The meeting and workshop brought together departments of the Vietnamese Ministry of Health, Vietnamese Social Security (the state insurer), local clinicians and academic institutions, policy makers from around the world and international experts in benefits package design.

The events were supported by the Rockefeller Foundation and were part of NICE International’s long-term partnership with the Ministry of Health of Vietnam on their journey towards achieving Universal Health Coverage (UHC).

NICE International supports Vietnamese colleagues in Health Technology Assessment capacity building

July 2014

NICE International staff joined the Health Intervention and Technology Assessment Program (HITAP), Thailand, in the delivery of a week-long training course on health technology assessment in Hanoi, Vietnam. The in depth course covered fundamental aspects of the conduct of health technology assessment including searching for and synthesising evidence, health state evaluation, costing methods and decision rules. The course participants were from the various institutions in Hanoi that are currently engaged in some form of economic evaluation and is part of a wider Rockefeller Foundation-funded initiative to use the results of health technology assessment to informing priority setting and health policy in Vietnam.
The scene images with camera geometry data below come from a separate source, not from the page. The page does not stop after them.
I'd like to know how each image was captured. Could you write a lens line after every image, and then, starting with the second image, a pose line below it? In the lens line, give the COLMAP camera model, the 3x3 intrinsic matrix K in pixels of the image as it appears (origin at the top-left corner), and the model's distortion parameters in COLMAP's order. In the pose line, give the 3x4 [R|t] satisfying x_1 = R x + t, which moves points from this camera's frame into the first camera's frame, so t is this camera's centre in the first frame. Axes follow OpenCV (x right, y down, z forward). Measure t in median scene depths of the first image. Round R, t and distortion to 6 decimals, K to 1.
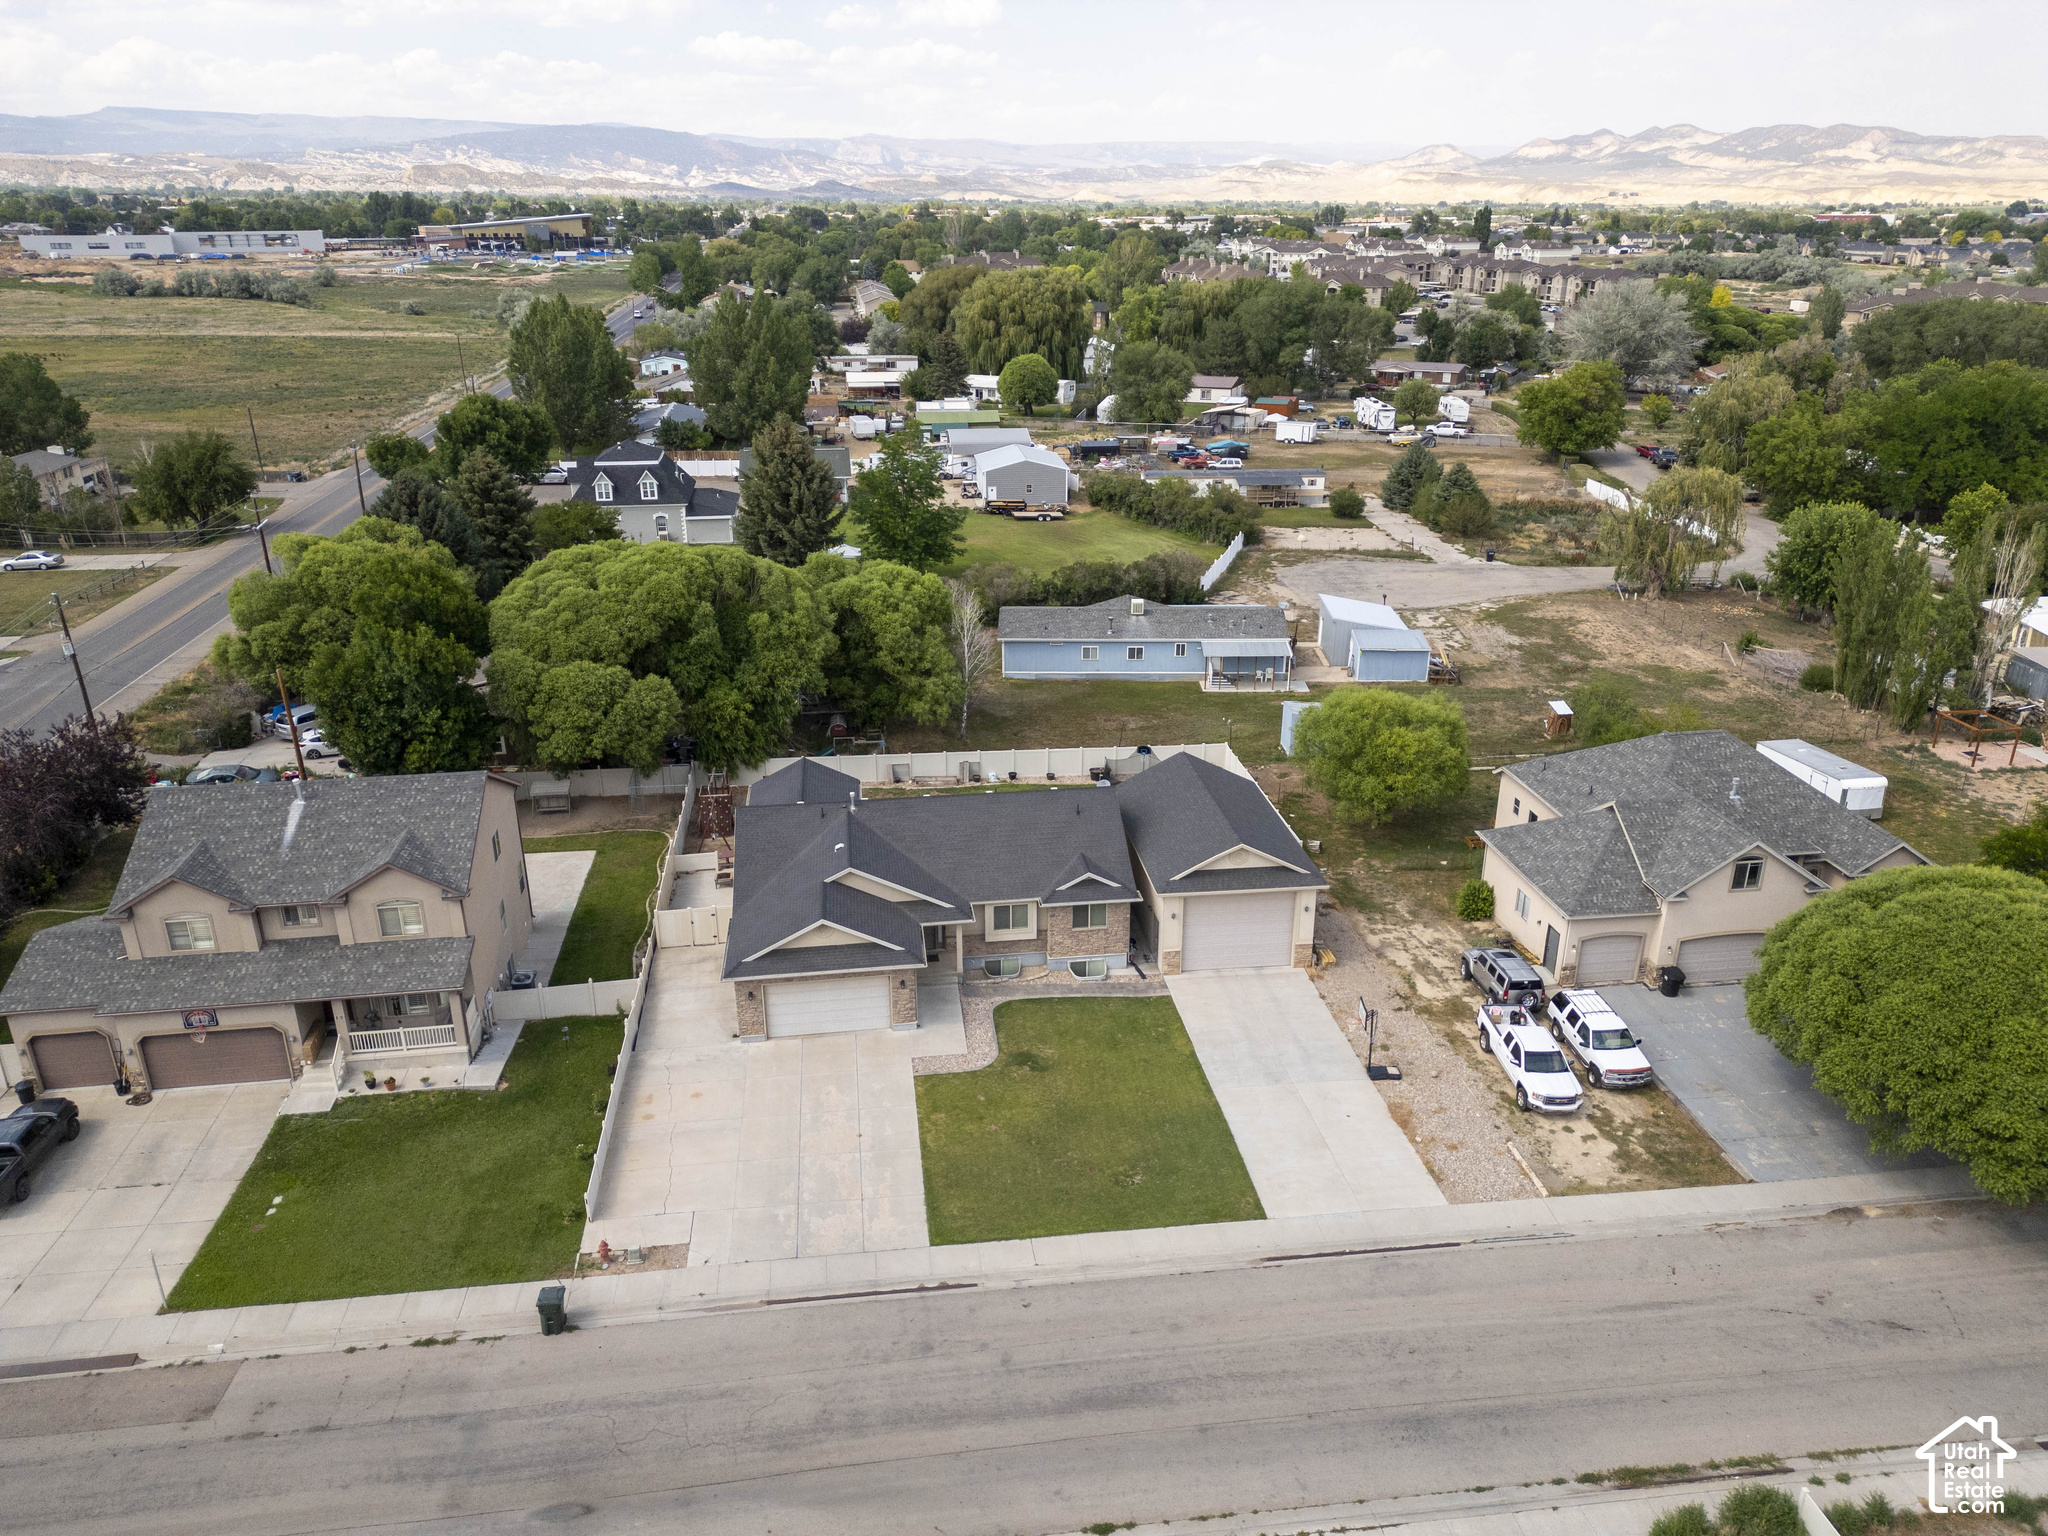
lens RADIAL K [[1426.5, 0, 1029.6], [0, 1426.5, 773.3], [0, 0, 1]] dist [0.073022, -0.069994]
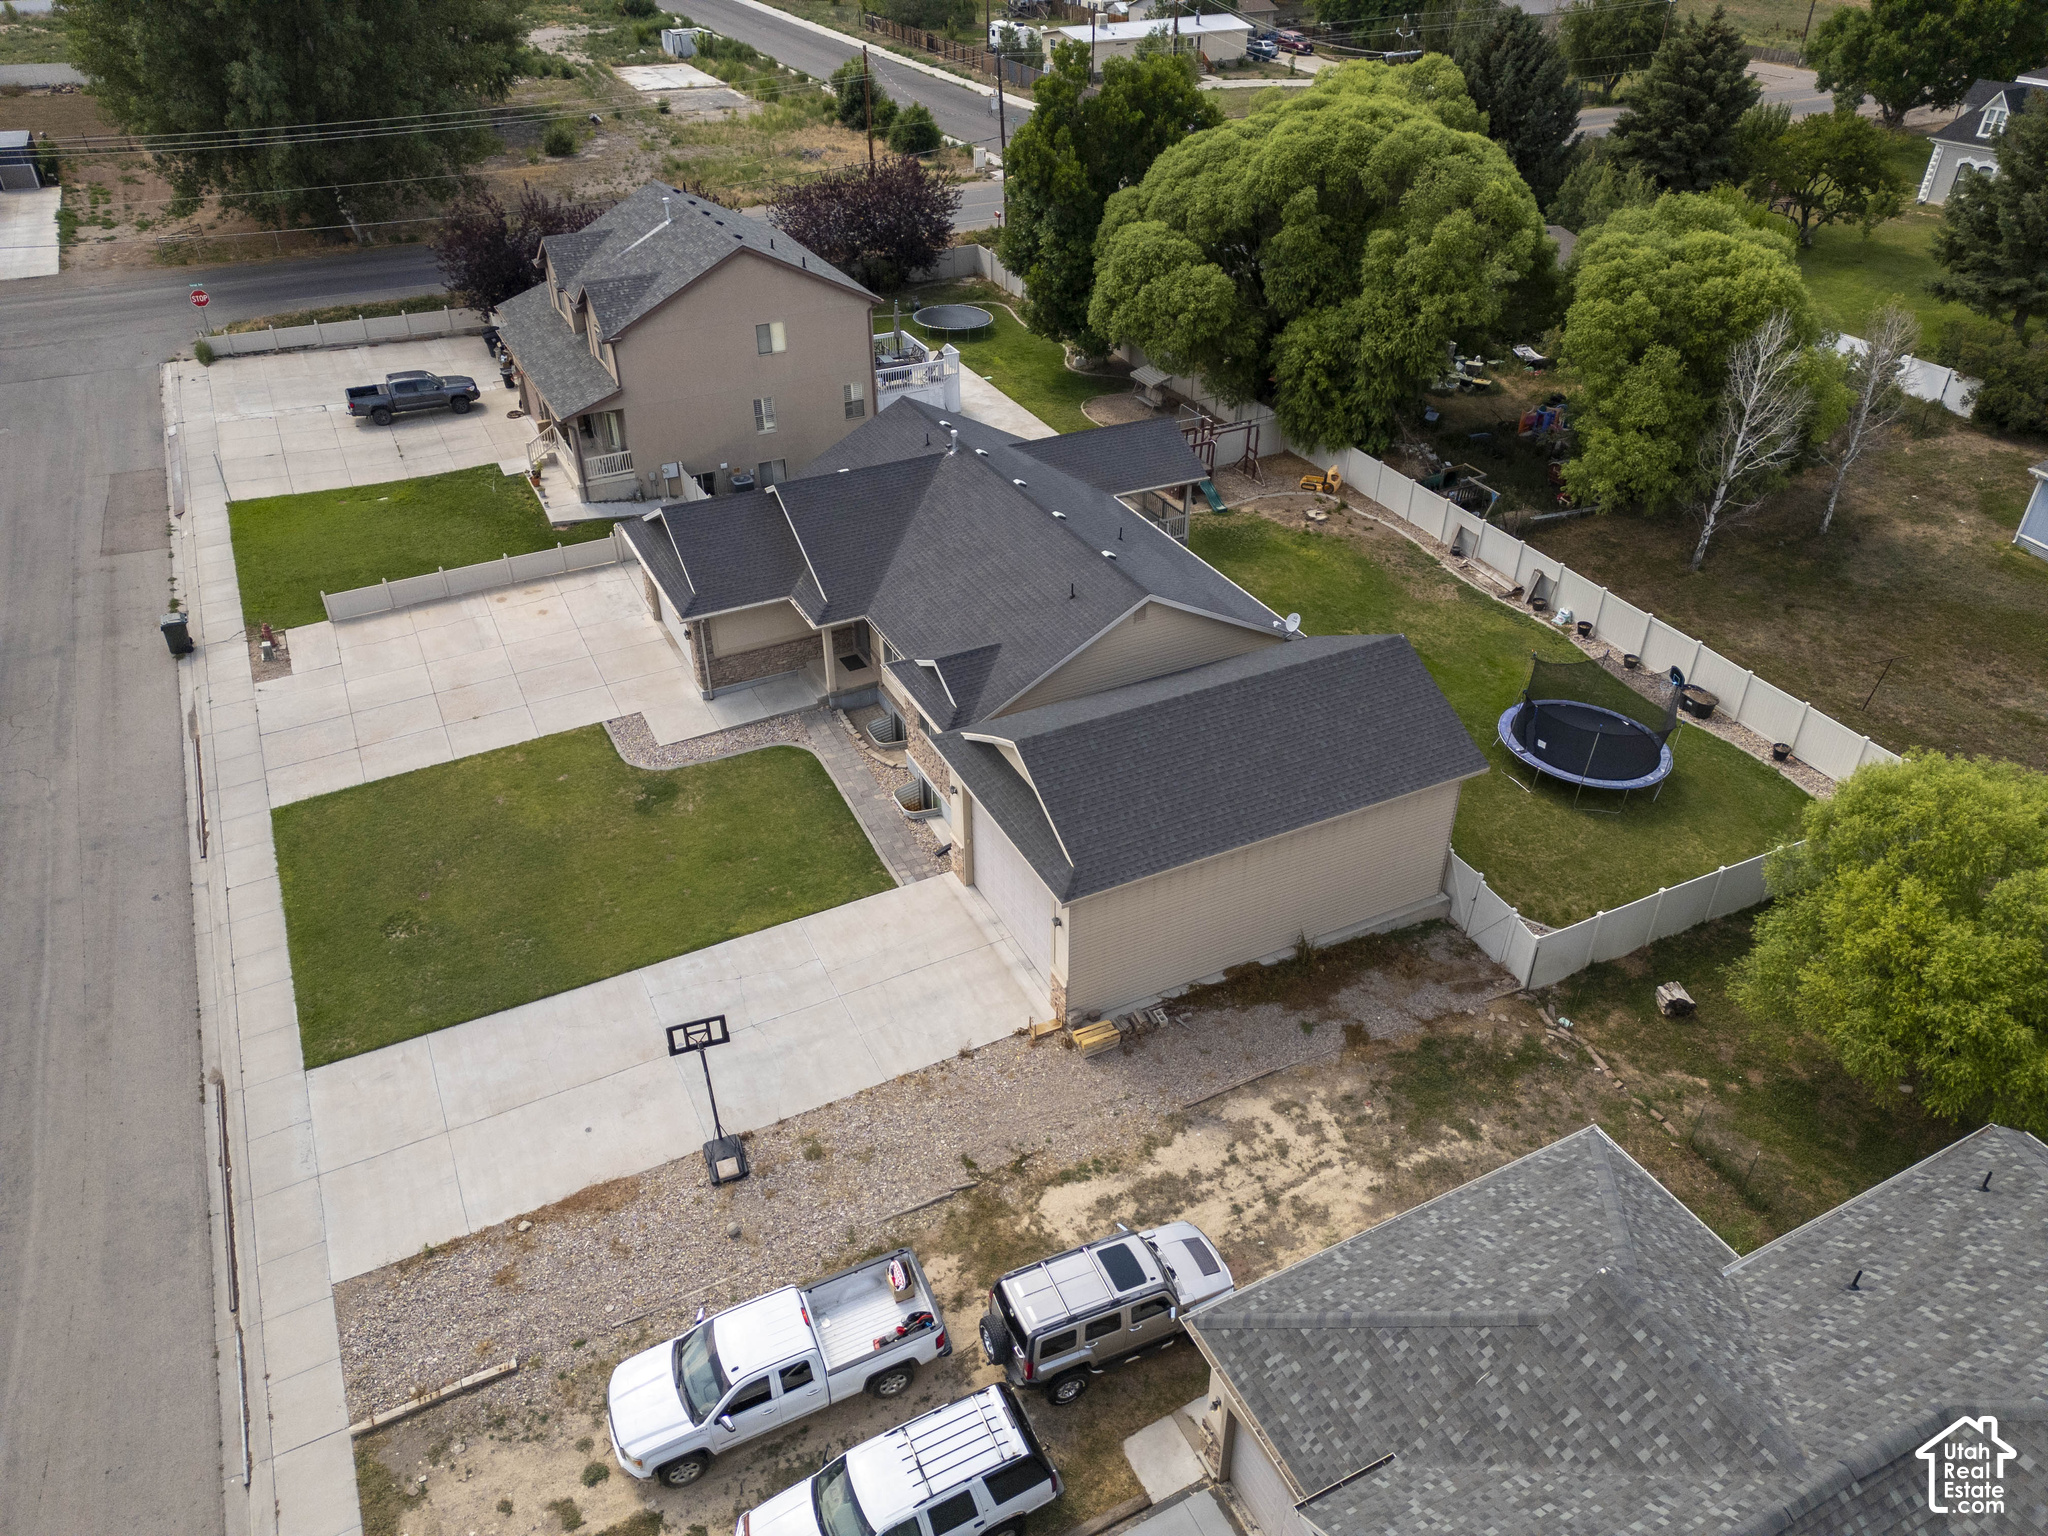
lens RADIAL K [[1426.5, 0, 1029.6], [0, 1426.5, 773.3], [0, 0, 1]] dist [0.073022, -0.069994]
pose [[0.330302, 0.533579, -0.778585, 0.551426], [-0.347247, 0.835724, 0.425423, -0.164990], [0.877679, 0.129843, 0.461325, 0.720057]]
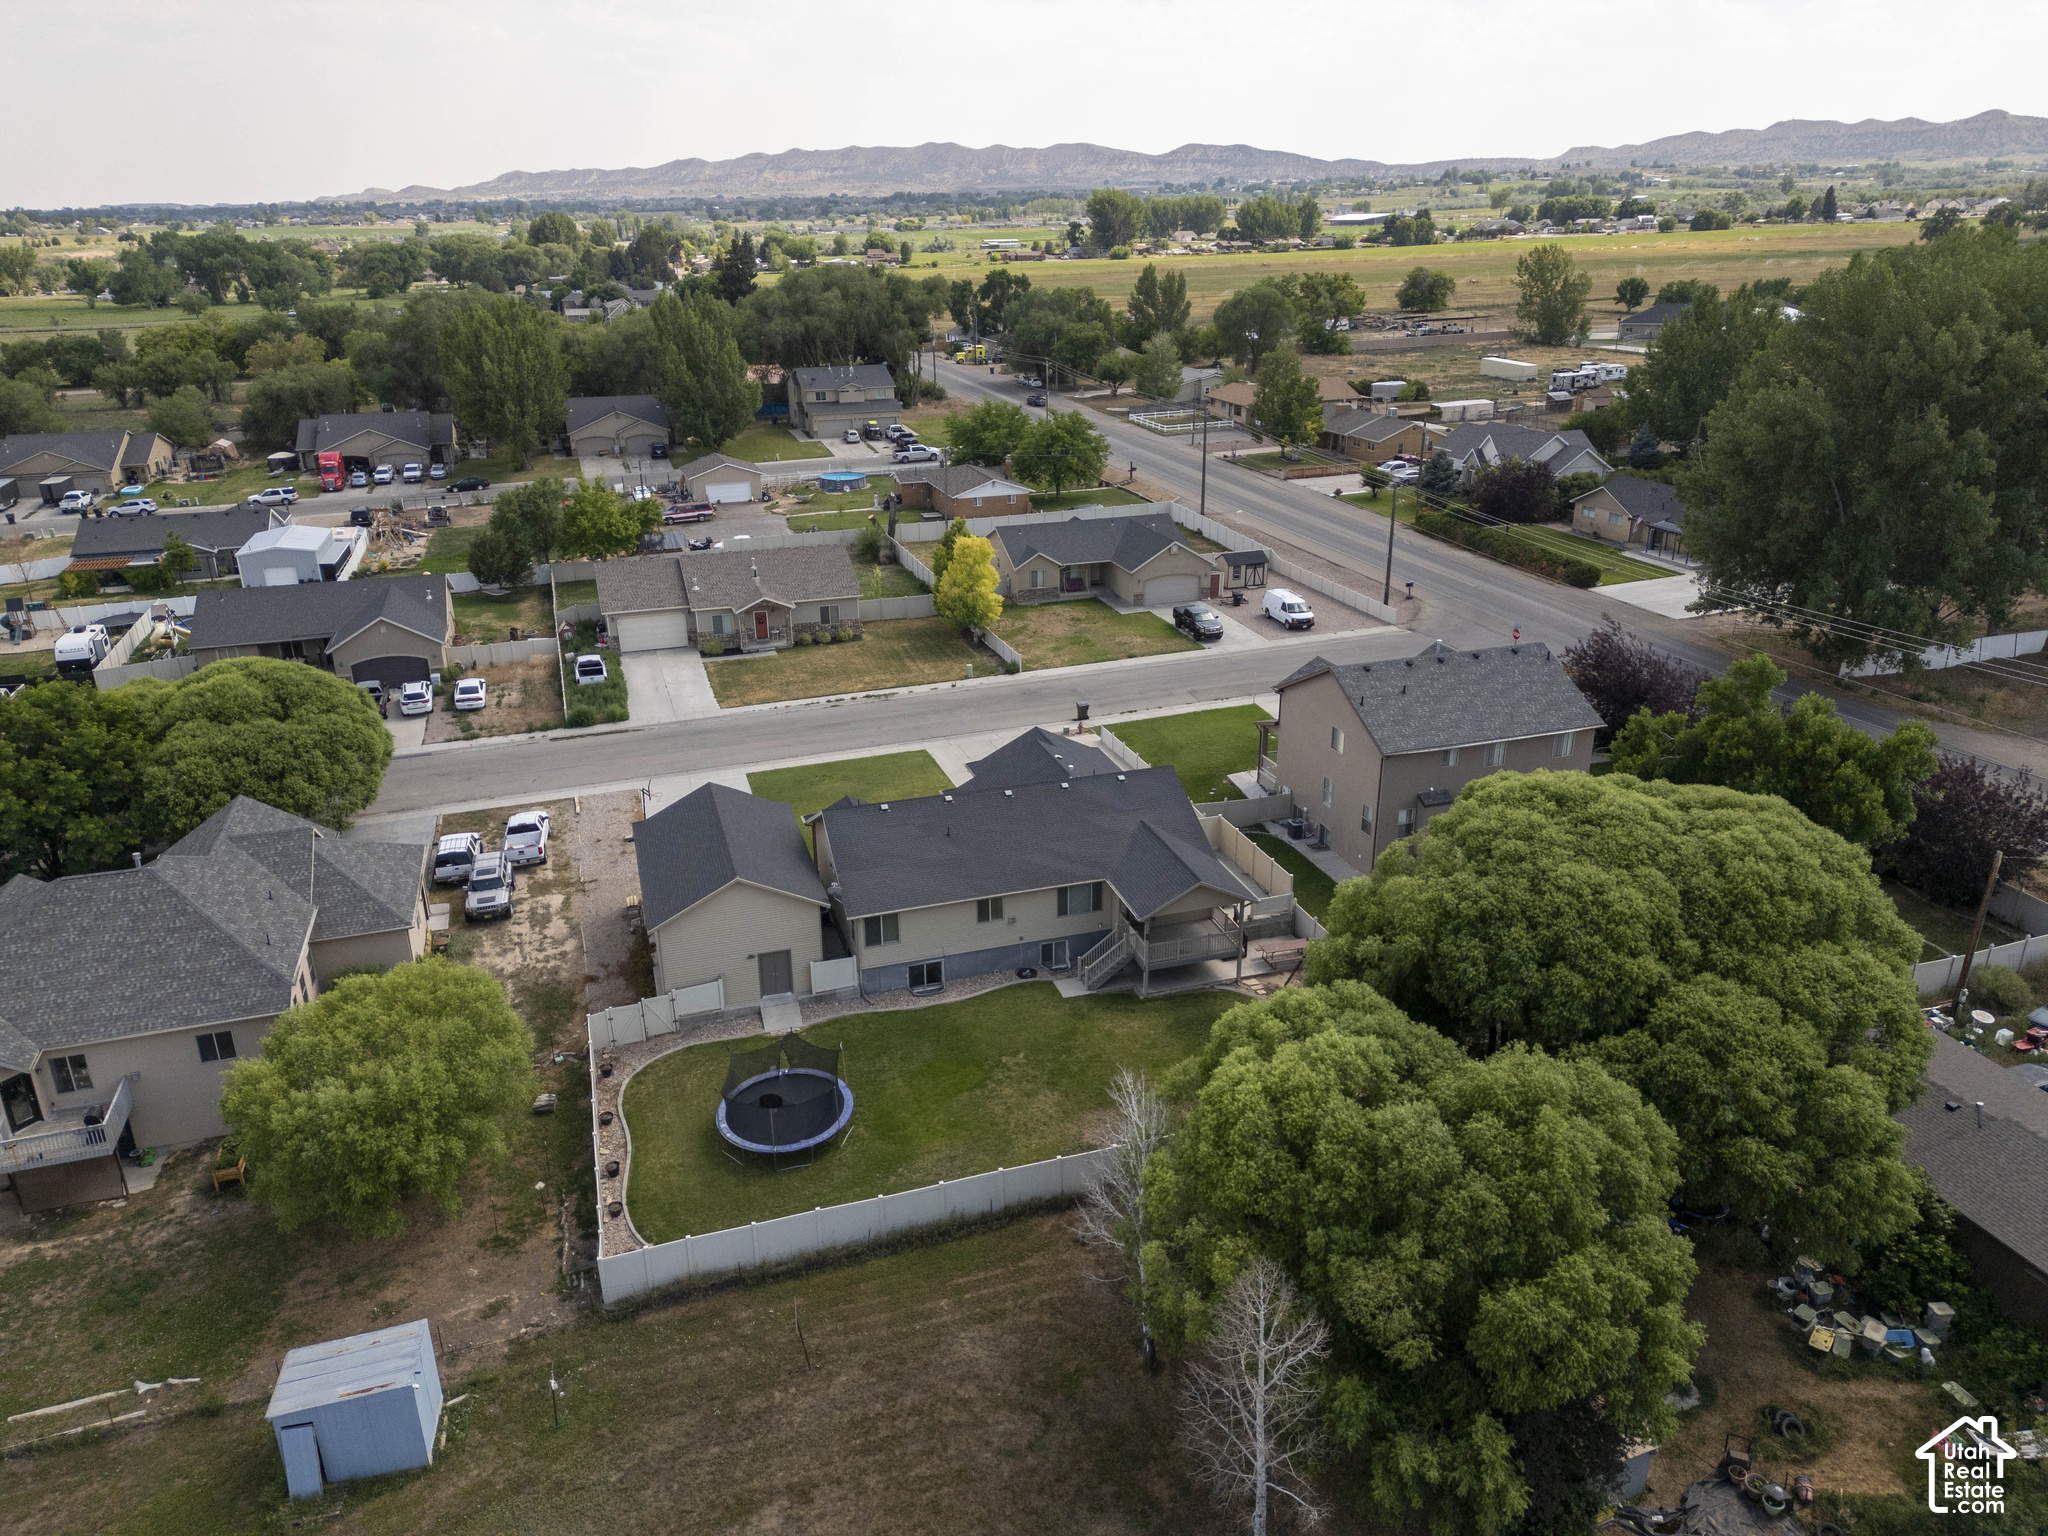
lens RADIAL K [[1427.7, 0, 1031.7], [0, 1427.7, 765.5], [0, 0, 1]] dist [0.093253, -0.100077]
pose [[-0.983484, 0.079472, -0.162615, 0.076897], [-0.052096, 0.736134, 0.674828, -0.705534], [0.173337, 0.672154, -0.719836, 1.764041]]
Support for basic package design

November 2013

NICE International completed the first phase of its programme to support the design of the basic package of healthcare subsidised at Vietnamese health facilities. This included interviews and group discussions to outline current mechanisms for basic package design and targeted training events in collaboration with the Health Interventions and Technology Assessment Program (HITAP), Thailand.

The “Principles of HTA” training event, held at Hanoi Medical University, targeted researchers and policymakers who will be conducting economic evaluations. The event attracted 40 attendees from universities, the Ministry of Health, and affiliated research institutions. 80% of attendees felt confident or very confident that they could apply the training to their current work.

The “HTA in Policy” training event was held at Hanoi School of Public Health, and primarily targeted policymakers interested in how HTA can inform priority-setting decisions in health. This event featured theoretical approaches to basic package design, and experiences of how HTA is used for priority-setting in the UK and Thailand

HTA in Vietnam conference

Hanoi Medical University and VHEA hosted a conference on HTA in Hanoi on 15 – 16 November. The conference provided a forum for senior Ministry of Health policymakers , healthcare professionals and researchers from across Vietnam, and international partners to discuss current research and HTA developments in Vietnam. NICE International and partners delivered presentations on experiences from the Technology Appraisals programme and incorporation of health economic evidence in NICE Clinical Guidelines, and chaired panels on addressing the challenges to institutionalising HTA in Vietnam.